If they had no qualms, how could I complain? I was only going to be topless, and I had nothing to be ashamed or hesitant about in that regard.
“But what about the audience?” someone asked. “Won’t they be taking shots on their cameras, making movies, turning the whole thing into a porno shoot?”
“No worries,” said Burt, the stage manager. “We put up a notice saying no cameras, we eject anyone we see using one, and we confiscate the equipment. It works well. Besides, we control the lighting, there’ll be plenty of carbon dioxide vapour to simulate steam, and the audience doesn’t get too much of a chance to see your bits, let alone take photographs.”
So I agreed, signed up, and began learning my lines and getting together for rehearsals.

We’d sit around in somebody’s living room — fully dressed, of course — reading through the scripts and occasionally getting up to practice an interaction or movement. It was all pretty low-key, to be honest. A very “talky” play, and you had to listen to the dialogue to follow the action.
My part was minor. I walked on, took my top and my bra off, delivered a couple of lines, and then went behind a low screen where I emerged with a towel wrapped around my lower body, sat down on a bench and said very little for the rest of the play.

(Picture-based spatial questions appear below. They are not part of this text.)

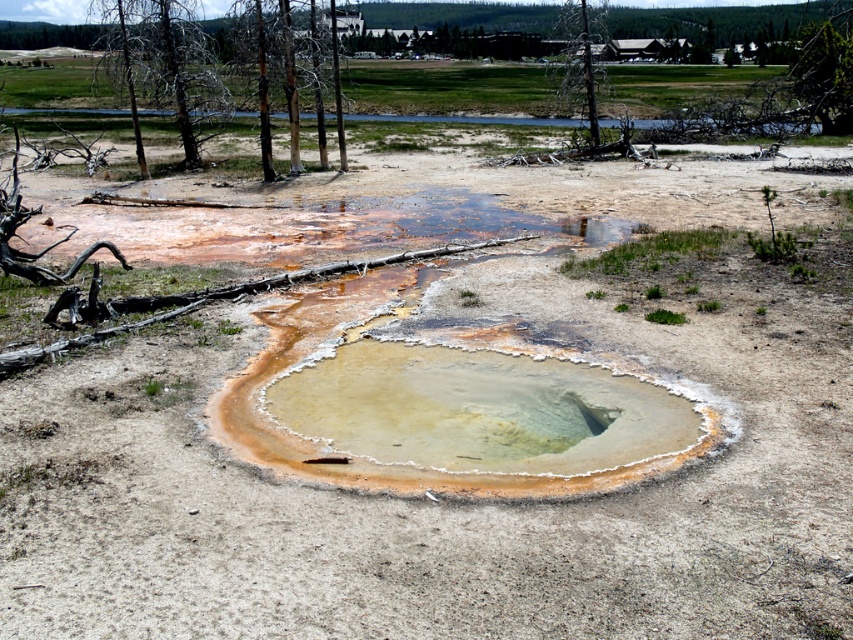
Can you confirm if brown bark tree at upper left is shorter than brown bark tree at upper center?

No, brown bark tree at upper left is not shorter than brown bark tree at upper center.

Does brown bark tree at upper left have a greater height compared to brown bark tree at upper center?

Correct, brown bark tree at upper left is much taller as brown bark tree at upper center.

Does point (105, 44) lie behind point (567, 22)?

Yes, point (105, 44) is behind point (567, 22).

This screenshot has height=640, width=853. Identify the location of brown bark tree at upper left. (161, 65).

Is brown bark tree at upper left in front of green leafy tree at upper right?

Yes.

Which is below, brown bark tree at upper left or green leafy tree at upper right?

green leafy tree at upper right

Which is in front, point (164, 22) or point (825, 38)?

Positioned in front is point (164, 22).

Where is `brown bark tree at upper left`? brown bark tree at upper left is located at coordinates (161, 65).

Does brown bark tree at upper center have a smaller size compared to green leafy tree at upper right?

Actually, brown bark tree at upper center might be larger than green leafy tree at upper right.

Who is positioned more to the right, brown bark tree at upper center or green leafy tree at upper right?

From the viewer's perspective, green leafy tree at upper right appears more on the right side.

Does point (550, 76) come farther from viewer compared to point (805, 49)?

That is True.

Where is `brown bark tree at upper center`? Image resolution: width=853 pixels, height=640 pixels. brown bark tree at upper center is located at coordinates (581, 60).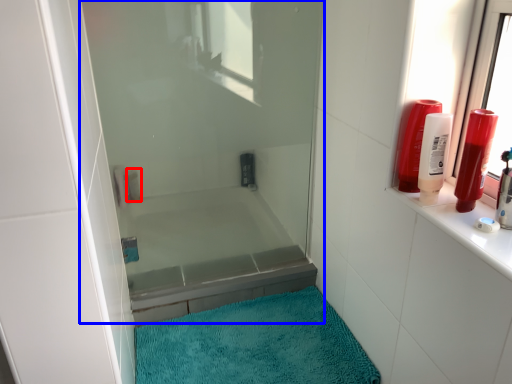
Question: Which point is closer to the camera, toiletry (highlighted by a red box) or shower door (highlighted by a blue box)?

Choices:
 (A) toiletry
 (B) shower door

Answer: (B)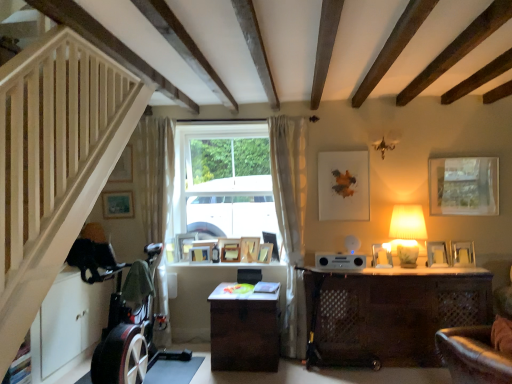
Question: Is the depth of matte silver picture frame at right, placed as the eighth picture frame when sorted from left to right, less than that of silver metallic picture frame at right, positioned as the 9th picture frame in left-to-right order?

Choices:
 (A) yes
 (B) no

Answer: (B)

Question: Is silver metallic picture frame at right, which is the second picture frame in right-to-left order, inside matte silver picture frame at right, the 3th picture frame in the right-to-left sequence?

Choices:
 (A) yes
 (B) no

Answer: (B)

Question: Can you confirm if matte silver picture frame at right, the 3th picture frame in the right-to-left sequence, is smaller than silver metallic picture frame at right, positioned as the 9th picture frame in left-to-right order?

Choices:
 (A) yes
 (B) no

Answer: (A)

Question: From the image's perspective, would you say matte silver picture frame at right, the 3th picture frame in the right-to-left sequence, is shown under silver metallic picture frame at right, which is the second picture frame in right-to-left order?

Choices:
 (A) yes
 (B) no

Answer: (A)

Question: Would you say matte silver picture frame at right, placed as the eighth picture frame when sorted from left to right, is a long distance from silver metallic picture frame at right, which is the second picture frame in right-to-left order?

Choices:
 (A) no
 (B) yes

Answer: (A)

Question: In terms of size, does white sheer curtain at center, which is counted as the 2th curtain, starting from the left, appear bigger or smaller than matte blue picture frame at lower left, which ranks as the second picture frame in left-to-right order?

We did the first dress rehearsal, where we kept all of our clothes on. Burt and his helpers fiddled with the lights and the fog machines, and it was all suitably gloomy and misty.
There was a guy with a camera taking shots.”Publicity stills,” said the director. “Don’t look at him. He’s getting the best angles for the lighting.”
Well, there was enough fog around that I wasn’t sure that the photographs would show anything more than vague outlines. “We need a foghorn,” I suggested, “so we don’t bump into each other.”
“That’s what dress rehearsals are for,” snapped the director. “You should have all of your movements and lines down by now. Right. We’ll run through it again, this time with all the costumes.”
Or lack of them, I thought to myself, a little nervously.
Undress rehearsal
There wasn’t much to my costume. Apart from a skirt and top which I was to discard almost immediately, I had a towel and a flesh-coloured bikini bottom, just in case I dropped the towel.
I listened to the action from backstage, waited for my cue, and sauntered on. The lights seemed a little brighter than before, but perhaps that was just my eyes, adjusted to the dark of the wings. There was certainly enough concealing fog jetting out of the machine.
I moved to centre stage, delivered my lines as I unbuttoned my top, and I couldn’t help but notice that the mist was dissipating rapidly, just a wisp here and there as my bra came off and I stood for a moment before moving to the rear of the set, emerging a few moments later with a towel wrapped around me.
It all went fine, but I was a little annoyed. That bloody photographer had been in the front row, his camera aimed at my boobs, and there had been just enough steam vapour to give some atmosphere, rather than the thick clouds of the first run through.
I button-holed Burt afterwards. “Hey, what happened to all the fog I was supposed to get for my scene?”
“Ah, right, yeah,” he explained. “Thing was, I had my finger over the nozzle.”